Let's first simplify the inequality:

expanding both sides of the inequality, we get:

(x^2 - 2x + 1)(x^2 - 3) ≥ (1 - 2x + x^2)(5 - 2x)

(x^4 - 3x^2 - 2x^3 + 6x + x^2 - 3) ≥ (5 - 10x + 5x^2 - 2x + 4x^2 - 2x^3)

x^4 - 3x^2 - 2x^3 + 6x + x^2 - 3 ≥ 5 - 10x + 5x^2 - 2x + 4x^2 - 2x^3

Rearranging the terms, we get:

x^4 - 2x^3 - 3x^2 + 5x + 2 ≥ 9x^2 - 12x + 5

Now, let's simplify this inequality further:

x^4 - 2x^3 - 12x^2 + 17x - 3 ≥ 0

This is the simplified form of the given inequality.

Now, we need to solve this inequality for the given condition |x| < 6. This means x can range from -6 to 6.

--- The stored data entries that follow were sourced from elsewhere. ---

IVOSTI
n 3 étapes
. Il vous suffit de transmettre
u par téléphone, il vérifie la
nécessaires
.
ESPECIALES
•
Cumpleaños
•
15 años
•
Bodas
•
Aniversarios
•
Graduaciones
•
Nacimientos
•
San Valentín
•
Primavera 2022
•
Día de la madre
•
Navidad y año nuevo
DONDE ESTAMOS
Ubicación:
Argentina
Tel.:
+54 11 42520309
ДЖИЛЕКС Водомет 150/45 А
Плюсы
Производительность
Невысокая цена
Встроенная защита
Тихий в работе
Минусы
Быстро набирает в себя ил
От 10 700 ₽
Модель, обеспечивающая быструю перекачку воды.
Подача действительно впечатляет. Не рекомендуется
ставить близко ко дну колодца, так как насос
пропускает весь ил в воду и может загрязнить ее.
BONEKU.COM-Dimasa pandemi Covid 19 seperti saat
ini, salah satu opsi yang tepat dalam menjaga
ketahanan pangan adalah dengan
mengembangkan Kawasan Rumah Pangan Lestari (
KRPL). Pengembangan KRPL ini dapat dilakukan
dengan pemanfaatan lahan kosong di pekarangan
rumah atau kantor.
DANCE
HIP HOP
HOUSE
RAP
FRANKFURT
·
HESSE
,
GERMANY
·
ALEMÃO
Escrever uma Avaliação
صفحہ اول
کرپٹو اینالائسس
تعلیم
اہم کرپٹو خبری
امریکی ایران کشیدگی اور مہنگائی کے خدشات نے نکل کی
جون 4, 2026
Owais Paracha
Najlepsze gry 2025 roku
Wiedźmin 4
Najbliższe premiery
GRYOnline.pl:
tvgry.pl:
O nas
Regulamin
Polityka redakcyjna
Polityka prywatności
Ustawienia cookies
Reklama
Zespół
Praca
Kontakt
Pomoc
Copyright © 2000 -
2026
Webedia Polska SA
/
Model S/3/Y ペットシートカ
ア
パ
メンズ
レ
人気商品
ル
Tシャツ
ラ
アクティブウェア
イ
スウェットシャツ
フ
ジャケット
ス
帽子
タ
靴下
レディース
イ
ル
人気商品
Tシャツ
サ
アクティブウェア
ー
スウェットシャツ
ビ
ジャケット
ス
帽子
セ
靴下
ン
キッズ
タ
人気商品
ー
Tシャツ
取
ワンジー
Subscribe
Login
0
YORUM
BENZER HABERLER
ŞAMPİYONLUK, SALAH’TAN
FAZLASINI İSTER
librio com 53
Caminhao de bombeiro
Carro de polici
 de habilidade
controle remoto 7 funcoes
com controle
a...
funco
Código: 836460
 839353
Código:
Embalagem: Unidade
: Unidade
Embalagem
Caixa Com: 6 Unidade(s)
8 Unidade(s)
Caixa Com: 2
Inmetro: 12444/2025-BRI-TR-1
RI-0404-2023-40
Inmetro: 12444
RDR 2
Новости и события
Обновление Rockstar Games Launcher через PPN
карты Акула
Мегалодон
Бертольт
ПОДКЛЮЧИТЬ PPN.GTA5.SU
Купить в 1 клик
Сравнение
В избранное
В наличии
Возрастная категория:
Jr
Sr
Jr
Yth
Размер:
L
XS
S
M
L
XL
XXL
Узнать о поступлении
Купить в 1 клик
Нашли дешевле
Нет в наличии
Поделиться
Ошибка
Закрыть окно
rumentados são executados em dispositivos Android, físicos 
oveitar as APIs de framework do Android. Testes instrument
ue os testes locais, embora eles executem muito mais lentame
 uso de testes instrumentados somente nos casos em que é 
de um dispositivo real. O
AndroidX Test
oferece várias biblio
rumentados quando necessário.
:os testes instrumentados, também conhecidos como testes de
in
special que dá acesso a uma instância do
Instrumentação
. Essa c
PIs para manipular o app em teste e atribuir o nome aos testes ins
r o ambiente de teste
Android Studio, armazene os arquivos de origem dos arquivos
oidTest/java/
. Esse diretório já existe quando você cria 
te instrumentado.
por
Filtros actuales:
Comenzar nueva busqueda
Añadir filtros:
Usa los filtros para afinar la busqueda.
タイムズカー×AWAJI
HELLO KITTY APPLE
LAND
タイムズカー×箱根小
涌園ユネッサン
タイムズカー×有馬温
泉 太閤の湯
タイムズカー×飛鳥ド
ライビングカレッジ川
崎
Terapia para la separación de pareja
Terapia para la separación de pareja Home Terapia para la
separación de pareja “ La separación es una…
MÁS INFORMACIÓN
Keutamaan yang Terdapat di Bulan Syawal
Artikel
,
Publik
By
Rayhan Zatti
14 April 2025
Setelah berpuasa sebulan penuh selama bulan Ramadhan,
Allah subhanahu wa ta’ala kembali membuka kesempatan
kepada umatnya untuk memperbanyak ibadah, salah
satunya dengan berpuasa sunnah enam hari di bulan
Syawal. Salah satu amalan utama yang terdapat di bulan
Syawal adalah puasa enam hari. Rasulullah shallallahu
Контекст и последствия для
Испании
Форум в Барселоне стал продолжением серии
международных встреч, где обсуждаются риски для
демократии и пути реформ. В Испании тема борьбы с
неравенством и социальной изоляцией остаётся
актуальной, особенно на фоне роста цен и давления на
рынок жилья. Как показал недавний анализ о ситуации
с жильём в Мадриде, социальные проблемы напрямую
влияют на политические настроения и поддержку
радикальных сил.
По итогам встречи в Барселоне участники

To solve this inequality, we can find the roots of the equation:

x^4 - 2x^3 - 12x^2 + 17x - 3 = 0

Unfortunately, this equation is quite complicated and does not seem to have an easy way to find its roots directly. You may try numeric methods or graphing to find the interval where the inequality holds true for |x| < 6.